QUÉ HARÁS:
A. Según el texto sobre San Buenaventura, ¿qué establece este autor acerca de la relación entre la fe y la ciencia?
B. Continúa el texto sobre San Buenaventura a partir de su última oración.
═════ TEXTO DEL EJERCICIO
Esta es la posición de San
Buenaventura frente al aristotelismo. Su santo y seña es, como para Alejandro
de Hales y Roberto Grossetete, la vuelta a San Agustín. Al conocer las obras del Estagirita, puede tomar de ellas elementos y
sugerencias para injertar en el tronco de un sistema filosófico, que él mismo
reconoce y quiere que sea tradicional. "Yo no intento, dice (in Sent., II,
pról.), combatir las nuevas opiniones, sino que quiero retener las comunes y
aceptadas. Y nadie ha de creer que yo quiera ser el fundador de un nuevo
sistema." No hay sistema nuevo: San Buenaventura sólo quiere recorrer los
senderos trazados, volver a tejer la trama ininterrumpida del pensamiento
cristiano, que va de San Agustín a su maestro Alejandro. Las doctrinas nuevas y
las aristotélicas le parecen tan alejadas de estos caminos trillados y seguros
que ni siquiera intenta combatirlas. Para él, Aristóteles es un filósofo;
pero no el filósofo: es un autor cuyas afirmaciones pueden ser utilizadas
ocasionalmente, pero no es la encarnación de la razón humana en su más elevada
expresión
FE Y CIENCIA
San Buenaventura
establece la superioridad de la fe sobre la ciencia. Al contestar a
la cuestión de si es más cierta la fe que la ciencia, distingue una certeza
respecto a las verdades de la fe y otra certeza respecto a las verdades de la
razón. En cuanto a las verdades de fe, es más cierta la fe que la ciencia.
══════════
═════ DATOS DISPONIBLES
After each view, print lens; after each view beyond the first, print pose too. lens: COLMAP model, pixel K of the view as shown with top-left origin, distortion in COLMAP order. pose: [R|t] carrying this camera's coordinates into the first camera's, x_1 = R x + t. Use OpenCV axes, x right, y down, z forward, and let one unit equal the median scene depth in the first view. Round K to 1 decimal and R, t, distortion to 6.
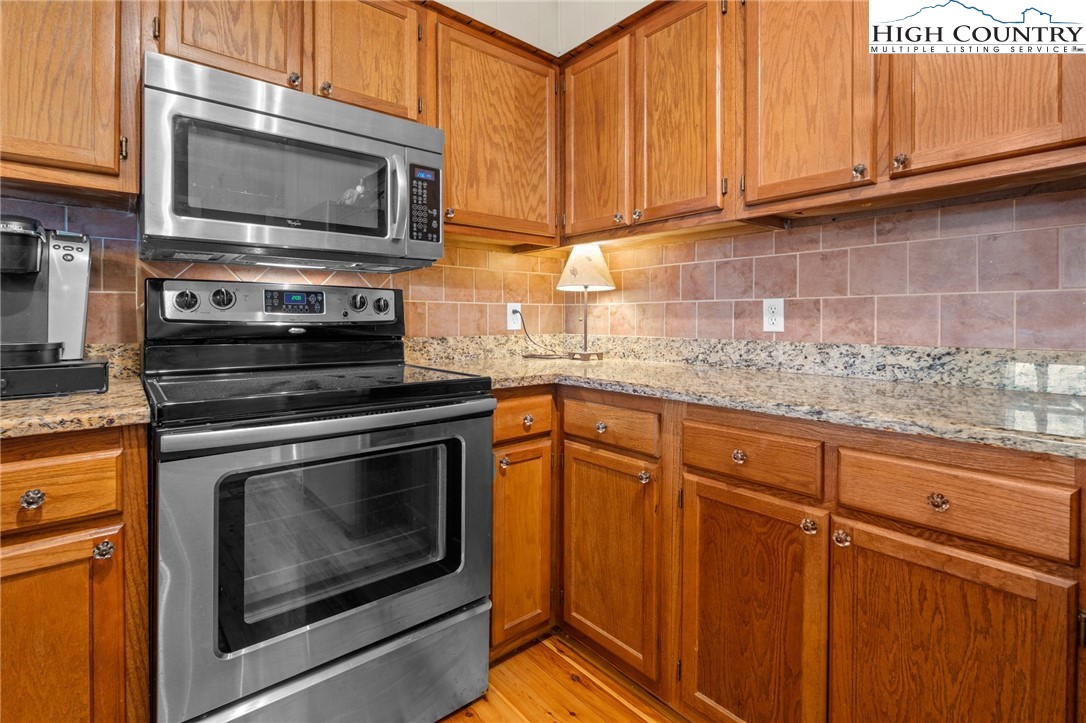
══════════
RESPUESTAS:
A. Establece la superioridad de la fe sobre la ciencia.

B.
Aunque un
filósofo llegue a demostrar una verdad de fe, por ejemplo, que Dios es creador,
mediante su ciencia nunca puede lograr la certeza que el riel recibe de la
verdadera fe. Y en cuanto a las otras verdades, la fe posee una certeza de adhesión
mayor que la ciencia, y la ciencia una mayor certeza de especulación que
la fe.
La adhesión se refiere al afecto; la especulación está relacionada con el puro
intelecto. La ciencia elimina la duda, según aparece claramente, sobre todo
en el conocimiento de los axiomas y de los primeros principios; pero la fe
consigue que el creyente se adhiera a la verdad, de un modo que ni argumentos
ni tormentos ni lisonjas le pueden apartar de ella.
El geómetra que por un teorema
arriesgara la vida sería necio; pero el creyente la arriesga y debe arriesgarla
por su fe (In Sent., I I I, dist. 23, a. 1, q. 4). Así, la certeza
científica queda reducida a un simple hecho intelectual, simple indubitabilidad
teorética, que no exige fidelidad personal; mientras que la certeza de la fe es
exaltada como acto de afecto y adhesión, es decir, como entrega afectiva de la
persona a la verdad.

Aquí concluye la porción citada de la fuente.